Why Liquidation Companies Get A Bad Rap

Business liquidation should be seen as a fast way for converting surplus inventory into working capital, or a solution to sell off business assets to pay off debt, avoid bankruptcy and start fresh. Typically liquidation companies would be considered heroes who aid businesses to achieve their goals. Sometimes this isn’t always the case.

There is a stigma attached the term ‘liquidation’ for both the businesses going through the process of selling of their assets and the business practitioners assisting them.

The Business Liquidation Process

Liquidation practitioners usually only get contacted when a company is in trouble. The company or organisation may be looking to sell:

  • Products with defects, such as those with design flaws or other technical issues that cause high return rates
  • Surplus inventory in the warehouse, such as when a wholesale over estimates the demand for a new product and buys a lot of it resulting in overstocks
  • Business assets in order to raise capital to keep the business afloat or to pay off debts

To the eyes of the misinformed, liquidating for any of the above reasons may be viewed as a result of incompetency. So companies looking to liquidate often want to get through the process fast, causing them to get less than the fair market value for their assets.

Many practitioners often take advantage of the situation to buy the items at extremely low prices and then resell them with huge margins. Consequently, they are seen to be taking advantage of suffering business instead of trying to save them for the good of the economy.

Not All Liquidators Are Bad

On the other side of the coin, established business liquidators can actually help businesses get a fair market value for their assets. With a large, possibly global network of potential buyers, they can certainly help move your products in such a way that is as quick and painless as possible.

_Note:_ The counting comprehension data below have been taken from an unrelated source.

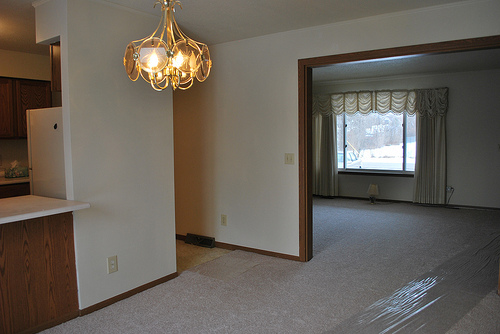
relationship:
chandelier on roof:
[119, 30, 214, 92] [203, 2, 283, 30]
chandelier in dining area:
[123, 0, 213, 93] [0, 0, 498, 330]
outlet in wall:
[101, 250, 121, 282] [68, 0, 177, 309]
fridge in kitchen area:
[26, 107, 68, 200] [1, 1, 64, 196]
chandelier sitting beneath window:
[123, 0, 213, 93] [328, 94, 423, 178]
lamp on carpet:
[367, 183, 379, 204] [33, 186, 499, 332]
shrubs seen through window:
[343, 142, 365, 162] [332, 111, 417, 173]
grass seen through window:
[338, 141, 414, 168] [332, 111, 417, 173]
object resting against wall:
[181, 231, 217, 250] [171, 0, 498, 262]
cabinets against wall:
[2, 73, 63, 148] [228, 85, 282, 150]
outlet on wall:
[106, 255, 118, 275] [96, 243, 125, 275]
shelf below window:
[333, 168, 416, 177] [337, 95, 419, 173]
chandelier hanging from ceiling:
[123, 0, 213, 93] [97, 0, 497, 78]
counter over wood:
[0, 194, 91, 225] [11, 232, 85, 309]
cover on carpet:
[321, 214, 498, 332] [33, 186, 499, 332]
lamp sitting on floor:
[358, 176, 392, 208] [315, 192, 498, 332]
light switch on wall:
[285, 153, 295, 165] [209, 50, 299, 234]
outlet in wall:
[106, 255, 118, 275] [72, 56, 161, 305]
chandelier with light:
[123, 0, 213, 93] [149, 47, 163, 65]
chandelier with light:
[123, 0, 213, 93] [173, 49, 185, 69]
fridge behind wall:
[25, 104, 67, 199] [68, 0, 177, 309]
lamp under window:
[367, 183, 379, 204] [336, 102, 416, 170]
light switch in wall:
[285, 153, 295, 165] [174, 26, 302, 265]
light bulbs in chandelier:
[169, 51, 191, 73] [113, 18, 219, 101]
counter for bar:
[0, 194, 91, 225] [1, 184, 91, 332]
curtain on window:
[312, 88, 450, 205] [334, 98, 421, 174]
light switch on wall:
[280, 151, 300, 168] [174, 26, 302, 265]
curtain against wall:
[312, 88, 450, 205] [310, 65, 497, 210]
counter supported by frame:
[0, 184, 90, 229] [0, 187, 90, 330]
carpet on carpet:
[36, 198, 500, 334] [33, 186, 499, 332]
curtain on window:
[309, 85, 449, 202] [336, 113, 414, 168]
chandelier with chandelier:
[123, 0, 213, 93] [123, 0, 213, 93]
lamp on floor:
[367, 183, 379, 204] [4, 194, 494, 331]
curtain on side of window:
[310, 92, 336, 194] [330, 107, 413, 172]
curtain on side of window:
[415, 90, 450, 204] [330, 107, 413, 172]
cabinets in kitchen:
[0, 76, 53, 139] [0, 1, 87, 224]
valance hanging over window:
[328, 81, 450, 117] [331, 95, 413, 170]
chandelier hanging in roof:
[123, 0, 213, 93] [103, 2, 427, 47]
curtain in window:
[312, 88, 450, 205] [332, 111, 417, 173]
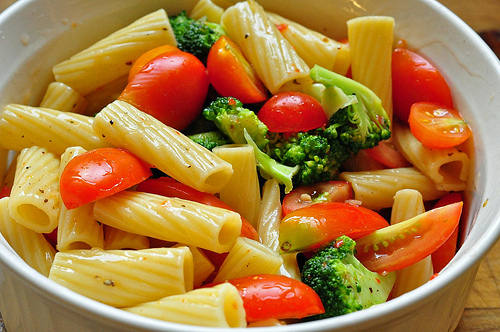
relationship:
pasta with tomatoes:
[13, 15, 308, 328] [48, 30, 316, 206]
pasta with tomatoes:
[2, 1, 469, 328] [51, 33, 323, 218]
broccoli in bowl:
[165, 16, 391, 318] [3, 3, 497, 330]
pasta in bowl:
[2, 1, 469, 328] [3, 3, 497, 330]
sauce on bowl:
[413, 27, 484, 78] [3, 3, 497, 330]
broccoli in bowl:
[169, 14, 221, 63] [3, 3, 497, 330]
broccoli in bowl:
[190, 64, 396, 186] [3, 3, 497, 330]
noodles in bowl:
[2, 83, 248, 305] [3, 3, 497, 330]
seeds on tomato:
[358, 224, 426, 256] [355, 198, 465, 274]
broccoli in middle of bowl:
[219, 112, 336, 201] [3, 3, 497, 330]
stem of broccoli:
[302, 57, 388, 107] [303, 63, 402, 163]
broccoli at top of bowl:
[169, 14, 221, 63] [3, 3, 497, 330]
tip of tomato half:
[278, 218, 324, 257] [272, 202, 391, 257]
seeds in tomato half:
[420, 105, 463, 133] [402, 91, 475, 153]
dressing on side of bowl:
[13, 13, 85, 103] [3, 3, 497, 330]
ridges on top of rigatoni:
[114, 114, 173, 152] [85, 96, 237, 197]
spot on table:
[469, 292, 484, 309] [473, 288, 479, 292]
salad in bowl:
[67, 34, 407, 253] [3, 3, 497, 330]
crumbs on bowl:
[15, 20, 71, 40] [3, 3, 497, 330]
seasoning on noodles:
[83, 269, 122, 294] [104, 94, 239, 194]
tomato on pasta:
[58, 142, 159, 203] [2, 1, 469, 328]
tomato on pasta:
[119, 50, 209, 126] [2, 1, 469, 328]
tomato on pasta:
[205, 38, 262, 101] [2, 1, 469, 328]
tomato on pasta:
[260, 91, 326, 134] [2, 1, 469, 328]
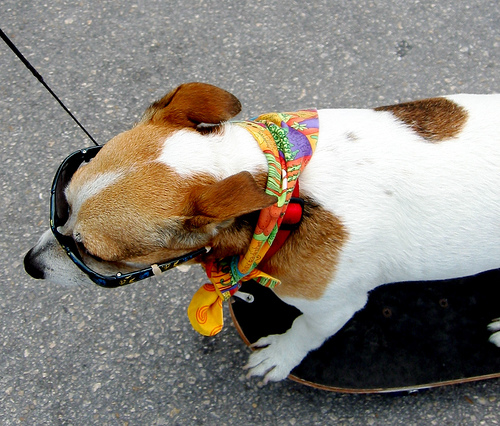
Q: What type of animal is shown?
A: Dog.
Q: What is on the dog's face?
A: Glasses.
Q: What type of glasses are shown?
A: Sunglasses.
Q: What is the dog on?
A: Skateboard.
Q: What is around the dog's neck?
A: Bandana.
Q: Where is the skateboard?
A: On the sidewalk.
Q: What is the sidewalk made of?
A: Concrete.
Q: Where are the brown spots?
A: On the dog.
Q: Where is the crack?
A: Sidewalk.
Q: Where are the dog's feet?
A: Skateboard.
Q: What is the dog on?
A: A skateboard.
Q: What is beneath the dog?
A: Speckled pavement.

Keep in mind that the cost of liquidated items is usually about 20% less than the actual market value to grab the immediate attention of consumers. Any items that are not bought within a few weeks have to be sold at a greater discount. So naturally, the faster you sell, the more capital you raise. The longer an item stays in storage, the market price will gradually become lower.

Win-win Situation

When a liquidator takes over a company’s assets, they are essentially taking a chance because they need to sell above the quoted price for them to make a profit. But as long as businesses are able to raise funds from the sale of their assets, and liquidators can get decent margins from the trade, everybody wins!